My name is X and another person also named X tells me to gather their documents from the office. Other X also signs a paper for me that says I'm allowed to do this.

I ask the office clerk: "Hi, I'm here to retreive the documents for X". He checks my ID and gives me the documents without asking for written permission from the other X.

It's deception by omission, but there is no fraud. I was legally allowed to do this. It's also a win for everyone because it avoids complications.

make3|3 months ago

"with the approval of the intended recipient" makes it like breaking into someone's home with their consent

wat10000|3 months ago

They didn't obtain anything, though.

kid64|3 months ago

I understood that they obtained legal documents

multjoy|3 months ago

The key term in most statutes is dishonesty.

Impersonating someone at their behest as a favour is unlikely to be dishonest.

foobarchu|3 months ago

That's debatable.
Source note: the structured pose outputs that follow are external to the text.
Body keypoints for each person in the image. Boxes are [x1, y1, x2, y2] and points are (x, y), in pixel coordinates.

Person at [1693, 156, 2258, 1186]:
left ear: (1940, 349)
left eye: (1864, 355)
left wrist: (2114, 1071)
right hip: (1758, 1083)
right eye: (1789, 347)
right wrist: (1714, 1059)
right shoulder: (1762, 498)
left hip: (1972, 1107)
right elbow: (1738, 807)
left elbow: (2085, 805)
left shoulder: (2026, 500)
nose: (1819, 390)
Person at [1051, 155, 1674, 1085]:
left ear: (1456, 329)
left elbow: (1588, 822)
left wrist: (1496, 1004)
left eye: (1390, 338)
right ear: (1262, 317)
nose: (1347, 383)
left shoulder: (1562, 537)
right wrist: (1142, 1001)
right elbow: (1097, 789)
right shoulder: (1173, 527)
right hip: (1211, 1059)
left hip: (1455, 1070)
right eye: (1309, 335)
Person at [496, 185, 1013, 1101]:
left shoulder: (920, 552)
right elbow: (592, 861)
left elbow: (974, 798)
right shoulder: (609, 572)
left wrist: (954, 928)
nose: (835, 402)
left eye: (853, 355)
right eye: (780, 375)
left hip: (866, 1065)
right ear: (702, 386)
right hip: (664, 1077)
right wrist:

If I let my friends impersonate me to use my zoo membership for free entrance, then were clearly defrauding the zoo (obviously that's not high stakes, but I dare someone to argue it's not). If one of a set of identical twins is better at math and takes all the math tests for their sibling, that's pretty clearly academic fraud, again pretty low stakes but fraud is still fraud

Key note because in case someone decides to go bad faith here, I think the gp comments use case of fraud is a positive thing (if a bit dangerous). Redefining a term just because you don't like the pejorative implications is not a positive thing, though.